オリンピック公式映画はどうあるべきか。『東京オリンピック2017 都営霞ヶ丘アパート』の青山真也監督が語る意義と問題点 (5ページ目)
公式映画としての制約を理解しつつ、好意的な印象も話した青山監督だが、次のように危惧する点も挙げた。
「公式映画が『結局、オリンピックをやってよかった』といった言説のための道具として利用されている面もあります。今後も記録映画がどう扱われていくかは検証すべきポイントと言えます」
1964年の東京五輪を振り返る際、多くの人の頭に浮かぶのは、市川崑監督作品の中でも流れる競技シーンである。2020年の東京五輪を数年後、数十年後に振り返った時には何を思い浮かべるだろうか。

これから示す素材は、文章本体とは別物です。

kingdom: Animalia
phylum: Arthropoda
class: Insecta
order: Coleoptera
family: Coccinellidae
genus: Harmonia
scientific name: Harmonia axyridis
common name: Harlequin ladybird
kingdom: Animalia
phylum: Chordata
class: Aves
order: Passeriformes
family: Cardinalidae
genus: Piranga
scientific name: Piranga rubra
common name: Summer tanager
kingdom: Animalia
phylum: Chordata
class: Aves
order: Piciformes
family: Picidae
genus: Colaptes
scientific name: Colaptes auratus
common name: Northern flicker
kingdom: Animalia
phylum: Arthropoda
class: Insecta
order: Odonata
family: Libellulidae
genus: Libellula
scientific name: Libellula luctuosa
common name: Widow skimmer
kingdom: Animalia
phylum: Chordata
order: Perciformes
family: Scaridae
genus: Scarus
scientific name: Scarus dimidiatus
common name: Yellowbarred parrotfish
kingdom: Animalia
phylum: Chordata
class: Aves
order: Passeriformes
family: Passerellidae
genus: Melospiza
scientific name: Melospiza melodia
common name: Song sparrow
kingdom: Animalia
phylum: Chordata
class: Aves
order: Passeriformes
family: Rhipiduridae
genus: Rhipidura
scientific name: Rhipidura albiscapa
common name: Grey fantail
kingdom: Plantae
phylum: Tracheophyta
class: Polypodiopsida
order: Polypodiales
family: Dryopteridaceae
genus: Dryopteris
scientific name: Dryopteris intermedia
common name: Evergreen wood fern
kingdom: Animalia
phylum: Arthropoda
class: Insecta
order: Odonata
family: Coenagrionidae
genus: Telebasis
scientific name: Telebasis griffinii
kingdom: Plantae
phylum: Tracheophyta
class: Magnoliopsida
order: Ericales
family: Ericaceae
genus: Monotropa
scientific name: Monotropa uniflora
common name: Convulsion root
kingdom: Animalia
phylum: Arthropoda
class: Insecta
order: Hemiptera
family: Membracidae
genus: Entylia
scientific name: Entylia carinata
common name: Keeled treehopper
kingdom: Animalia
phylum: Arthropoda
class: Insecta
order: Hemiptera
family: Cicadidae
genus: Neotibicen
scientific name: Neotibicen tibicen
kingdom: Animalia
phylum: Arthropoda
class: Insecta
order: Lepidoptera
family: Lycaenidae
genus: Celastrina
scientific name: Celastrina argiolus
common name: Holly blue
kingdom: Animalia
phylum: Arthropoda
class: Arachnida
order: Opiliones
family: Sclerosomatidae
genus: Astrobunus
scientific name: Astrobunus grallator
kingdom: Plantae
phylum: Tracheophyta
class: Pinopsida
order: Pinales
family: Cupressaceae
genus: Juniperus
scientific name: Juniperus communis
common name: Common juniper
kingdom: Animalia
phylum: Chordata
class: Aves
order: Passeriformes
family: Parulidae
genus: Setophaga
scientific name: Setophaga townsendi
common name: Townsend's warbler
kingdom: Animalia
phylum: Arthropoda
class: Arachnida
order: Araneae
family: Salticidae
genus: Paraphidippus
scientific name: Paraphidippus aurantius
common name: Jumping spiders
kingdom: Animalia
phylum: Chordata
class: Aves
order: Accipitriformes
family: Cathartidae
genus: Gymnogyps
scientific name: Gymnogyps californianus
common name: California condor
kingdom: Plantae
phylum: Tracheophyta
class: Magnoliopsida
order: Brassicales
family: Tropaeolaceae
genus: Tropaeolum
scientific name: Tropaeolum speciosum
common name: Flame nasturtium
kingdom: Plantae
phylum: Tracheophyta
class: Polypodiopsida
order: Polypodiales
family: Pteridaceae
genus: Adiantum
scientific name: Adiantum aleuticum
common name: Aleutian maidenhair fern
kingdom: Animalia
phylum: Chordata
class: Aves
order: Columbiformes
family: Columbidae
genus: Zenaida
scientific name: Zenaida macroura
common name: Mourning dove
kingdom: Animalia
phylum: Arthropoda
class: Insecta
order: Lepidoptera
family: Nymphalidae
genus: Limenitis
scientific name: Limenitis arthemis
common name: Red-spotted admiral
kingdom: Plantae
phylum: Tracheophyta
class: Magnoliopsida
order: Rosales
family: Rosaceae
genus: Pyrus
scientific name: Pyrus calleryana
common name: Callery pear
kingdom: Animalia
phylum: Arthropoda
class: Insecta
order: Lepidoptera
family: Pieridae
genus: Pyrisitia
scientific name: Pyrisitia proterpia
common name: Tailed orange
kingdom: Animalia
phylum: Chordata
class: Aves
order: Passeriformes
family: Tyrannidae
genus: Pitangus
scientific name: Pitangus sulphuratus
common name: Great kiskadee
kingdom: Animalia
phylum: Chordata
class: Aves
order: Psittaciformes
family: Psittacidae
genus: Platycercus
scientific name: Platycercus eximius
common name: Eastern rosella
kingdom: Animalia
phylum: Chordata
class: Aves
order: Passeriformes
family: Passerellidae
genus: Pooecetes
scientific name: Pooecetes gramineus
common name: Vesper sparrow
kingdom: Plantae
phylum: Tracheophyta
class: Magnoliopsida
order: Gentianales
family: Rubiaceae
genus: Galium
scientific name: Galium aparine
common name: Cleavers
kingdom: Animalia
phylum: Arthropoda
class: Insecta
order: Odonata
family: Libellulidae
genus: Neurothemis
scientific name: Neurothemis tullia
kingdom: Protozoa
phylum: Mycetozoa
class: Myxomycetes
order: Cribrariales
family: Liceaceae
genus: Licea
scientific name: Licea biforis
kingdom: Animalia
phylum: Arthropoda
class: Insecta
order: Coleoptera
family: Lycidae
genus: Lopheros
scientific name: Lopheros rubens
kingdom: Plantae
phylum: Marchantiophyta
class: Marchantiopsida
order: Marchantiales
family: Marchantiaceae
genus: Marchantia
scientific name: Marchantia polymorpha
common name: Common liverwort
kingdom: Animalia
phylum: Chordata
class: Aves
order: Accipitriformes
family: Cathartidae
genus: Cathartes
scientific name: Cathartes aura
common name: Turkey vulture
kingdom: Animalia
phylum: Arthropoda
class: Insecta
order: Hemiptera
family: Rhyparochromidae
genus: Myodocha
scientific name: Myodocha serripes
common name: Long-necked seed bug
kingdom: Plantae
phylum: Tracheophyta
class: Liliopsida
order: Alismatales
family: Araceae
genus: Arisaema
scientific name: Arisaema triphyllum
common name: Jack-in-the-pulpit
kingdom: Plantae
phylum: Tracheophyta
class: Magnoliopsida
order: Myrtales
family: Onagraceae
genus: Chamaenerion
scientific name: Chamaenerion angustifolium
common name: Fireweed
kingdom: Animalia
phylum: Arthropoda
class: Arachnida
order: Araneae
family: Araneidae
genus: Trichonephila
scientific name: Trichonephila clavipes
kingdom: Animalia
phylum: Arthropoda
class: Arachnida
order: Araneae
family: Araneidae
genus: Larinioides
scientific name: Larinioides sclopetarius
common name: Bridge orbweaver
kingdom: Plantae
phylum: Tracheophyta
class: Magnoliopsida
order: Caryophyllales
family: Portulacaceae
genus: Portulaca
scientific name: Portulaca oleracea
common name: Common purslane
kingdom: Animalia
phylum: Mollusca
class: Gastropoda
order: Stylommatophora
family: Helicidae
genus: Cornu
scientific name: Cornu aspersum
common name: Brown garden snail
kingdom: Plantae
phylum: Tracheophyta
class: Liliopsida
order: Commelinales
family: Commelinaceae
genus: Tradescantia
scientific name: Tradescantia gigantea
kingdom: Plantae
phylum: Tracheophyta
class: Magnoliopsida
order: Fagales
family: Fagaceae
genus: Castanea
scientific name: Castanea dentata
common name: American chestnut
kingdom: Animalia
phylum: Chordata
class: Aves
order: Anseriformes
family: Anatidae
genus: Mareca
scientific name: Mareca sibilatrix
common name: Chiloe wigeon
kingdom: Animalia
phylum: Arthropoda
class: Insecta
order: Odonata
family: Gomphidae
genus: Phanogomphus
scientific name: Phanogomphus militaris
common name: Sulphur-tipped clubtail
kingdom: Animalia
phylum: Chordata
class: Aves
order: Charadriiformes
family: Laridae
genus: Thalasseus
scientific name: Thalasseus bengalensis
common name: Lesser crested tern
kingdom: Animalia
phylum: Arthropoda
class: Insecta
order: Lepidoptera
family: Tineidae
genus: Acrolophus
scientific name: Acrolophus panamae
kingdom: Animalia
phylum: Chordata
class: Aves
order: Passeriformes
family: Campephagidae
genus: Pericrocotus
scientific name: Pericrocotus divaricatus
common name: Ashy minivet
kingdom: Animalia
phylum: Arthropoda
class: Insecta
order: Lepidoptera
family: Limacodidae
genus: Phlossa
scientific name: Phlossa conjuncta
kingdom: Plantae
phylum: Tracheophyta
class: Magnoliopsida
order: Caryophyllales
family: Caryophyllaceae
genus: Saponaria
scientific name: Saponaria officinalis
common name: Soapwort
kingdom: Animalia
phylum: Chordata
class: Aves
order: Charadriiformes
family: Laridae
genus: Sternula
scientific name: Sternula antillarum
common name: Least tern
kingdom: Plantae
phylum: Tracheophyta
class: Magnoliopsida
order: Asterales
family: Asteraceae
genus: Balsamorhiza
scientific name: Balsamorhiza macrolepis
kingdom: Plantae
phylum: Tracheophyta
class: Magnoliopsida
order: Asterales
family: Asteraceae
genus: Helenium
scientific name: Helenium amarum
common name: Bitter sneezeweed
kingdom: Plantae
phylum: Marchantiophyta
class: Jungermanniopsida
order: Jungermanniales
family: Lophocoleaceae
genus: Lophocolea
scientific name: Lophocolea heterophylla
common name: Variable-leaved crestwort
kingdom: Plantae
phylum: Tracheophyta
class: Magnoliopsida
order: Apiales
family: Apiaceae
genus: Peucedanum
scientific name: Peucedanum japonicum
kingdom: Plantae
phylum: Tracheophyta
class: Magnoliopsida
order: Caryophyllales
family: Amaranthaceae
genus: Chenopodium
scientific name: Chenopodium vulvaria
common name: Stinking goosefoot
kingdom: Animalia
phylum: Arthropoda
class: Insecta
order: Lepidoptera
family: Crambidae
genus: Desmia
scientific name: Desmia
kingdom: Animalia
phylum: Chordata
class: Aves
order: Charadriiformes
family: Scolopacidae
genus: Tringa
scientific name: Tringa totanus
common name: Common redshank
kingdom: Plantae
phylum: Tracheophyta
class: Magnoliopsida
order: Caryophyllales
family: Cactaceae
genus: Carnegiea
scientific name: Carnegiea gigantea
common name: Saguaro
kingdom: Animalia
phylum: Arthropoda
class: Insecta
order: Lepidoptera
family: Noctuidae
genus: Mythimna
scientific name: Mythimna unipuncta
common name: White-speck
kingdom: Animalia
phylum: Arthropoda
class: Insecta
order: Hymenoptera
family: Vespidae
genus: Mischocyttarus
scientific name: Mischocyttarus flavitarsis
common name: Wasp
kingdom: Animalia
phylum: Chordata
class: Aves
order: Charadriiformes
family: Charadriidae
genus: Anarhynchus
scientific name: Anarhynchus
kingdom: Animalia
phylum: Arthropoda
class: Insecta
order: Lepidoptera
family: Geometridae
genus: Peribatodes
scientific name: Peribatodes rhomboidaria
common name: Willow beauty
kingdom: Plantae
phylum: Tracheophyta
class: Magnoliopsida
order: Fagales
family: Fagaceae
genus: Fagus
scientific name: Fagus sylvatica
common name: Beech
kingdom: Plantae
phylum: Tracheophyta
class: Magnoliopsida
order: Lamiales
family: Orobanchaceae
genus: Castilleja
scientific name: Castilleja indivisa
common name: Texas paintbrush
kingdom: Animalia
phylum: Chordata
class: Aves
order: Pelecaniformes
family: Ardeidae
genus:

「開催都市契約書」の中で「IOCの満足のいくように」と記されている以上、今回の東京五輪で批判の対象となっているすべての側面が明らかになることは難しい。今後、公式映画のあり方や、映像による大会の記録や検証のあり方があらためて問われることはあるのか。それがなければ数十年後、青山監督が危惧したように「問題もいろいろあったが、結局はオリンピックをやってよかった」という記憶のみが残ることになるかもしれない。